--- START ---

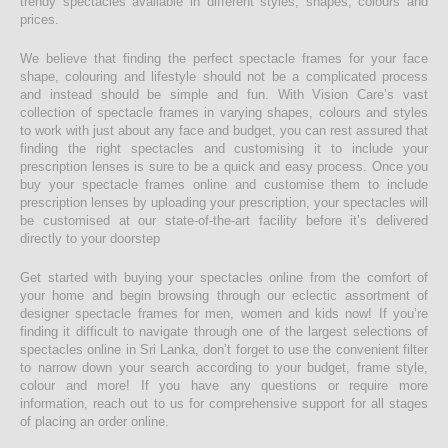
trendy spectacles available in different styles, shapes, colours and
prices.
We believe that finding the perfect spectacle frames for your face
shape, colouring and lifestyle should not be a complicated process
and instead should be simple and fun. With Vision Care’s vast
collection of spectacle frames in varying shapes, colours and styles
to work with just about any face and budget, you can rest assured that
finding the right spectacles and customising it to include your
prescription lenses is sure to be a quick and easy process. Once you
buy your spectacle frames online and customise them to include
prescription lenses by uploading your prescription, your spectacles will
be customised at our state-of-the-art facility before it’s delivered
directly to your doorstep
Get started with buying your spectacles online from the comfort of
your home and begin browsing through our eclectic assortment of
designer spectacle frames for men, women and kids now! If you’re
finding it difficult to navigate through one of the largest selections of
spectacles online in Sri Lanka, don’t forget to use the convenient filter
to narrow down your search according to your budget, frame style,
colour and more! If you have any questions or require more
information, reach out to us for comprehensive support for all stages
of placing an order online.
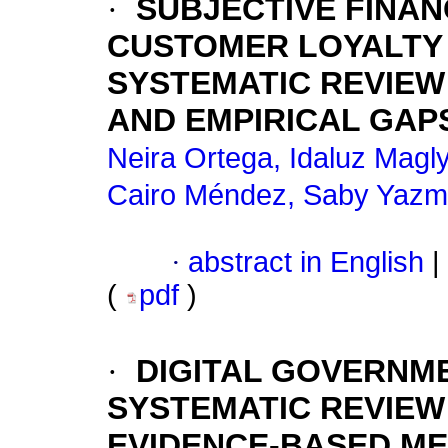
·
SUBJECTIVE FINAN
CUSTOMER LOYALTY I
SYSTEMATIC REVIEW
AND EMPIRICAL GAP
Neira Ortega, Idaluz Magl
Cairo Méndez, Saby Yazm
·
abstract in English
|
(
pdf
)
·
DIGITAL GOVERNME
SYSTEMATIC REVIEW 
EVIDENCE-BASED M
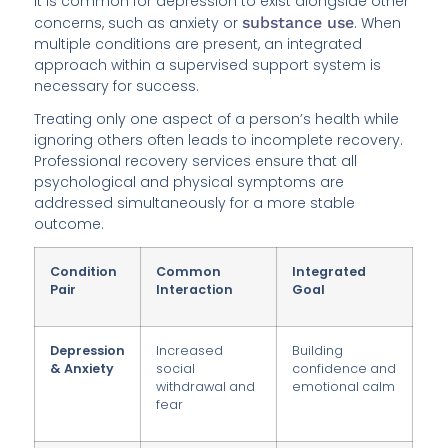
It is common for depression to exist alongside other
concerns, such as anxiety or
substance use
. When
multiple conditions are present, an integrated
approach within a supervised support system is
necessary for success.
Treating only one aspect of a person’s health while
ignoring others often leads to incomplete recovery.
Professional recovery services ensure that all
psychological and physical symptoms are
addressed simultaneously for a more stable
outcome.
Condition
Common
Integrated
Pair
Interaction
Goal
Depression
Increased
Building
& Anxiety
social
confidence and
withdrawal and
emotional calm
fear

--- END ---

▶ PROBLEM DESCRIPTION
Return every line of the listing above that contains the string "finding", matching case exactly.

▶ OUTPUT BELOW
We believe that finding the perfect spectacle frames for your face
finding the right spectacles and customising it to include your
finding it difficult to navigate through one of the largest selections of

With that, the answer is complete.